- Born: 1979 (age 46–47) Ashaiman, Ghana
- Occupations: Businessman and politician
- Known for: Chairman of People's National Convention

= Samson Asaki Awingobit =

Ghana businessman and politician

Samson Asaki Awingobit (born in 1979) is a businessman, Ghanaian politician, and is the current National Chairman of the People's National Convention (PNC 2025). He is the current Executive Secretary for Importers and Exporters Association of Ghana (IEAG). Awingobit has been involved in the Ghanaian politics since the year 2008, which he was running for parliamentary and party leadership positions within the PNC. In the year 2024, he was elected as the PNC National Chairman. He has been a vocal commentator on economic and trade issues in Ghana.

== Early years ==
Samson Asaki Awingobit was born in 1979 in the Ashaiman township, Accra, Ghana. He spent his early years living in a small wooden structure with his family in Ashaiman. In 2008, still while he served as a parliamentary candidate, he lived in a kiosk with his wife and son. After working for about 12 years, he built his house and moved in with his family.

== Early career ==
With a background in entrepreneurship and trade, Awingobit is also a businessman. He serves as the Executive Secretary of the Importers and Exporters Association of Ghana (IEAG), this is a position held in various economic discussions. In his role as an Executive Secretary, he advocated for change in interest rates that affects the participation in The African Continental Free Trade Area (AfCFTA), suggesting a reduction to 11% for Ghanaian industries.

In September 2021, Awingobit agreed to the freeze on freight rates by CMA CGM Group, which in effect, affected business costs for shipping companies at Ghana's ports.

He also commented on the Labianca Company exemption case in 2022, stating that the GRA Commissioner-General at the time was aware of the incident. He commented on the effect of credentials of government officials over the economic downturn.

In 2023, Awingobit pledged resistance to any new taxes in the mid-year budget review, speaking on the effect on businesses as a prediction.

In 2024, he commented on the effect of illegal mining (galamsey) on food security, the environment, and exports. He also commented on the blocking of excavator imports to combat illegal mining. Awingobit commented on the issue of smuggled wheat flour which affects local producers.

== Political career ==

=== Early political involvement (2008–2020) ===
Awingobit started his political career as PNC's parliamentary candidate for Ashaiman (Ghana parliament constituency) in 2008. According to some regional executives, he did not participated in party-related activities since then.

In March 2020, at the funeral of the Kusasi Queen Mother, Awingobit commented on the government's US$100 million COVID-19 fund allocation which he related to support for manufacturing locally.

In 2020, he ran for the PNC flagbearership, finishing as the runner-up to David Apasera.
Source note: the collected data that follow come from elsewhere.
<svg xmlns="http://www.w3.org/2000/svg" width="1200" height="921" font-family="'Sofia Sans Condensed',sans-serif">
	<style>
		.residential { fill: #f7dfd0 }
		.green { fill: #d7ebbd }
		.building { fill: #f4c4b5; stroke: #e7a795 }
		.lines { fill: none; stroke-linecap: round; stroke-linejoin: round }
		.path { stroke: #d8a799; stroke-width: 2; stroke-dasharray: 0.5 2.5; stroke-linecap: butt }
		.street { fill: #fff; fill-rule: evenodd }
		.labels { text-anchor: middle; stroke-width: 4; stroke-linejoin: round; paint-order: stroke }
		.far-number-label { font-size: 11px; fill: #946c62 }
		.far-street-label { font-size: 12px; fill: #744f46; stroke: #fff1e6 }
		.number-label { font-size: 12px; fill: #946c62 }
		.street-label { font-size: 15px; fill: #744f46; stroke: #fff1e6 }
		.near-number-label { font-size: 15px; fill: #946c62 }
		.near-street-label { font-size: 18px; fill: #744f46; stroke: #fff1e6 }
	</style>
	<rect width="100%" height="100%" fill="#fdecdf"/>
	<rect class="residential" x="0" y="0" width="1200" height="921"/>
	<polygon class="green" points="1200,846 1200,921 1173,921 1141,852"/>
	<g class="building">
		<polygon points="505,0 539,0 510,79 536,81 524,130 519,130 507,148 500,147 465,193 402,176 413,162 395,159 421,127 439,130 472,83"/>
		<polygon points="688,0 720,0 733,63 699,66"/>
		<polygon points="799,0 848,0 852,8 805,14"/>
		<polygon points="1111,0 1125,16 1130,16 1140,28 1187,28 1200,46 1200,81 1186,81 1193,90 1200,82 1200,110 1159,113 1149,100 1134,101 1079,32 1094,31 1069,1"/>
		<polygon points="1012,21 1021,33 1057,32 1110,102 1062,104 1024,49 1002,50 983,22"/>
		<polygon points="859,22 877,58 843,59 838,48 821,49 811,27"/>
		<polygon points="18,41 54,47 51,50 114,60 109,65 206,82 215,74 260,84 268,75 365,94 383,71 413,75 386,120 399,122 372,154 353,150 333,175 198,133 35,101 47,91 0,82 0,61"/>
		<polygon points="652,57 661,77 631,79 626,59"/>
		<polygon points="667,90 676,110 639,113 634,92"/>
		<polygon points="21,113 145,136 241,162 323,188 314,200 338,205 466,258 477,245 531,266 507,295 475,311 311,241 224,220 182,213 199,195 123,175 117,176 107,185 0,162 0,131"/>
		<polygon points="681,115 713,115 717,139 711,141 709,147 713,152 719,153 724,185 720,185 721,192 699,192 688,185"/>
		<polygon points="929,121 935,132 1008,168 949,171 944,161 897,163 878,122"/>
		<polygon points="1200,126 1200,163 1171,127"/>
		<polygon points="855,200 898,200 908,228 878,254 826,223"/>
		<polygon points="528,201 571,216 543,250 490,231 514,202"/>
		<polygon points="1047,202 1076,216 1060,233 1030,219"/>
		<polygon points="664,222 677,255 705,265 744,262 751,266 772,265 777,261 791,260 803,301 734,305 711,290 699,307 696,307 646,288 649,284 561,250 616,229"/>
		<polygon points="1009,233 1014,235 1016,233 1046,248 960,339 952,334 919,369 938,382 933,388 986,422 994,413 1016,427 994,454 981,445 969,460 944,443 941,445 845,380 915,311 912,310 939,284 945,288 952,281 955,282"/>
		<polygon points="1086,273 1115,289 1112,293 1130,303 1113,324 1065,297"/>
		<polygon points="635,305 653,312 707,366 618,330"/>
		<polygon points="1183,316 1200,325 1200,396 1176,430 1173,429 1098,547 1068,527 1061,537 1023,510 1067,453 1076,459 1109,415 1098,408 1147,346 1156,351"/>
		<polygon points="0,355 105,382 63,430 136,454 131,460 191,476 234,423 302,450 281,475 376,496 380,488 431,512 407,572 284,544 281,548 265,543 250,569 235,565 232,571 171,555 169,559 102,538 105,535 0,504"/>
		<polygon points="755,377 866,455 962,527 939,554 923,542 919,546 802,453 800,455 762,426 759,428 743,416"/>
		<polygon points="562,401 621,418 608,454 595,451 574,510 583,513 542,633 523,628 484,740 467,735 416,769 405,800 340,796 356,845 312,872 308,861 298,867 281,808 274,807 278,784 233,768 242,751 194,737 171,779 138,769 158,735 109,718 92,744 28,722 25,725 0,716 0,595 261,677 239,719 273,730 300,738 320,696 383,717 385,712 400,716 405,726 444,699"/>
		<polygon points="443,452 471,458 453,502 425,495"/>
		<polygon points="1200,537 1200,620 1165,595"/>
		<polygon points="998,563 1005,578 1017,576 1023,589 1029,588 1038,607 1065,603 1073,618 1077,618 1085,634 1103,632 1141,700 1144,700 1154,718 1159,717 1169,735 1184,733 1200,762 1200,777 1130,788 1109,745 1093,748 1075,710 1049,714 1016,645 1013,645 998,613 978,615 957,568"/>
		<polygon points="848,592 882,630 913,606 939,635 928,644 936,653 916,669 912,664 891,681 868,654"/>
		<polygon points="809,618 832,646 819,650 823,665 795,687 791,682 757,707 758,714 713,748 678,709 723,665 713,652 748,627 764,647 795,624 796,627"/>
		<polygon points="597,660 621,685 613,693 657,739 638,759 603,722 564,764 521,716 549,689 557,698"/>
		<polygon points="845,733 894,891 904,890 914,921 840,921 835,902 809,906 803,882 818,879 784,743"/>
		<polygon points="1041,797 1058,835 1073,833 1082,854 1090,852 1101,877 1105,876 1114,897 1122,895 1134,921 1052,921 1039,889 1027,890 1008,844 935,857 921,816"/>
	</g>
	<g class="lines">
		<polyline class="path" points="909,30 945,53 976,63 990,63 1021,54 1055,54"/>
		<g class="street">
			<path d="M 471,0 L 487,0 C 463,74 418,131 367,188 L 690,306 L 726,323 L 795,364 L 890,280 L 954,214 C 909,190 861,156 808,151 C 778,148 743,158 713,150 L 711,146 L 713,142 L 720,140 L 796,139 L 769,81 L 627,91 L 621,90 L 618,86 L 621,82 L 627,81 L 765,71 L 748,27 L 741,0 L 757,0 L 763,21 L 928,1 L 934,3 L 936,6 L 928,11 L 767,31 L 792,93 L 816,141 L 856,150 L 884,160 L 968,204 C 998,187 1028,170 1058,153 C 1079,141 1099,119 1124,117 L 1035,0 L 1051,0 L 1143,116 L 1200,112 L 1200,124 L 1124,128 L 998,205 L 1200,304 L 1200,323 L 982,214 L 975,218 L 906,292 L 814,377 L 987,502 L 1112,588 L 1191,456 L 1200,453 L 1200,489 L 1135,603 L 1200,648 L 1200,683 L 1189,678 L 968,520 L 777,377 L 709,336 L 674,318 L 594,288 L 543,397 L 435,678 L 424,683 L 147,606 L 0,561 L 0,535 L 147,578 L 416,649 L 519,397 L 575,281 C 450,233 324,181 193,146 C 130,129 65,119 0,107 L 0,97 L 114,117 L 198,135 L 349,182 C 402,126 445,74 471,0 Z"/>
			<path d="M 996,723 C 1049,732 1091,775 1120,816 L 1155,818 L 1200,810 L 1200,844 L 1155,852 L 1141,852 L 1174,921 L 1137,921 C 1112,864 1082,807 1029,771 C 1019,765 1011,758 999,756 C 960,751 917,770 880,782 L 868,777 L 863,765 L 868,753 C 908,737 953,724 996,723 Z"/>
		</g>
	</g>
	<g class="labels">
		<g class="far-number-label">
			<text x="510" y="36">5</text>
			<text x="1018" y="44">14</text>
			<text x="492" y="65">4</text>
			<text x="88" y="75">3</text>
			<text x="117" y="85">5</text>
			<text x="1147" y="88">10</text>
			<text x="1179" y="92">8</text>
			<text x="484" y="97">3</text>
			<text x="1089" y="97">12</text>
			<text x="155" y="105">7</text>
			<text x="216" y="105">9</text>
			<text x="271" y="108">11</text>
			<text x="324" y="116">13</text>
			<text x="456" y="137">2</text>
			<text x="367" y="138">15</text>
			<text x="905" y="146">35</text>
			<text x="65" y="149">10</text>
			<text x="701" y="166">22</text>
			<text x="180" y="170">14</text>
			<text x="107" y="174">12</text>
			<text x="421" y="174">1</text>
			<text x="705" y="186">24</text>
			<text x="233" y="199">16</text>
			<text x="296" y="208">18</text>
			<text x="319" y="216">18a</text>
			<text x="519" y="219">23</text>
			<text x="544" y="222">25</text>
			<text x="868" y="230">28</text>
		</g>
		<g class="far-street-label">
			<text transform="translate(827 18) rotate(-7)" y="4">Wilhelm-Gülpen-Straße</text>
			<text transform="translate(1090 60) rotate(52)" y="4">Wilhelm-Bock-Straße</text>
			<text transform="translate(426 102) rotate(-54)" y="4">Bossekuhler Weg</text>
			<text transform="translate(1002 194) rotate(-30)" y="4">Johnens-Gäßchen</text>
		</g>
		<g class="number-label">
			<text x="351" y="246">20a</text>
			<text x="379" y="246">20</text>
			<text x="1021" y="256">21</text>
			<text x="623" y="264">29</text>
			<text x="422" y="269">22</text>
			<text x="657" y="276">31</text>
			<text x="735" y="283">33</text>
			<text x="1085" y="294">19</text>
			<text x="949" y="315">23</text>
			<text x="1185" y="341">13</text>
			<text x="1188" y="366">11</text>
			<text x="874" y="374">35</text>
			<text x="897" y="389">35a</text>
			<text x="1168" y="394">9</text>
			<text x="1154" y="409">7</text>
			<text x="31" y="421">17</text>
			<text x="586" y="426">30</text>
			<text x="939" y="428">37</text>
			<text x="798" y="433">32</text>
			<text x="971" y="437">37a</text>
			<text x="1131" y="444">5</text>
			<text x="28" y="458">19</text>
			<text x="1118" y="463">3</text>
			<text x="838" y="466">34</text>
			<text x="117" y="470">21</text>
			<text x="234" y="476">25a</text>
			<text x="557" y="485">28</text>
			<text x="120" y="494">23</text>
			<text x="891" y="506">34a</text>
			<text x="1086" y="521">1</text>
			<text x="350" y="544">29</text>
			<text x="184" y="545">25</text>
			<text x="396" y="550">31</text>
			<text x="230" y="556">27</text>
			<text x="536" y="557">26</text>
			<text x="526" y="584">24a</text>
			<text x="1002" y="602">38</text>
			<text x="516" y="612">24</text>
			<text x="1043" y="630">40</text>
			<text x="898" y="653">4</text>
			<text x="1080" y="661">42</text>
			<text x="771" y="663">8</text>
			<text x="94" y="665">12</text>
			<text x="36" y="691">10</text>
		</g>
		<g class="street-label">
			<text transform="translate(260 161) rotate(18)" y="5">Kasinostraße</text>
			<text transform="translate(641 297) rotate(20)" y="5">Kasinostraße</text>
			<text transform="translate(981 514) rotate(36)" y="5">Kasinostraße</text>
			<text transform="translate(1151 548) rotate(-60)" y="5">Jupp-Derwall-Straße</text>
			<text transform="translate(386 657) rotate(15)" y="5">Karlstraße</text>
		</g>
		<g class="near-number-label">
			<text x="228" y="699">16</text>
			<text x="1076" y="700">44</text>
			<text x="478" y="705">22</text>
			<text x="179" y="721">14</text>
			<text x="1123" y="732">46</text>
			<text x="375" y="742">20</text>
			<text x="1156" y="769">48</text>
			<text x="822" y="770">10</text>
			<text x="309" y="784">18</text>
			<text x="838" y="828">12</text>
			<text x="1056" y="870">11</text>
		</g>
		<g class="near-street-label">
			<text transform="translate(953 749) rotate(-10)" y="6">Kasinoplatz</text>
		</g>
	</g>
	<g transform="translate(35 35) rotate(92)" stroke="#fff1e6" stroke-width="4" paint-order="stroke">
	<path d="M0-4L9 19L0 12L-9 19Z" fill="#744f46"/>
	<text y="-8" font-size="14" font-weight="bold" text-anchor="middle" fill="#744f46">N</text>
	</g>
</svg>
According to the publication by Modern Ghana on August 9th 2020, The Greater Accra PNC executives did not work in support of his flagbearership.

=== Flagbearership bids and party leadership (2024) ===
In January 2024, Awingobit declared his intention to contest the PNC flagbearership again.

In August 2024, he joined the contest for PNC National Chairmanship, with nomination forms picked up on August 14. He was elected as the National Chairman on August 31, 2024, with 893 votes.

Following his election, Awingobit urged 60-year-old retirees from the NPP and the NDC to step down for younger leaders.

In December 2024, after PNC's disqualification from elections, he supported John Mahama's post election activities, attributing it to Ghanaians' desire for change. He advised that some individuals be arrested and funds recovered.

In July 2025, as the PNC Chairman, he commented on the inaction by Kusaug MPs following alleged military brutality in Bawku on July 13, demanding justice and stronger representation.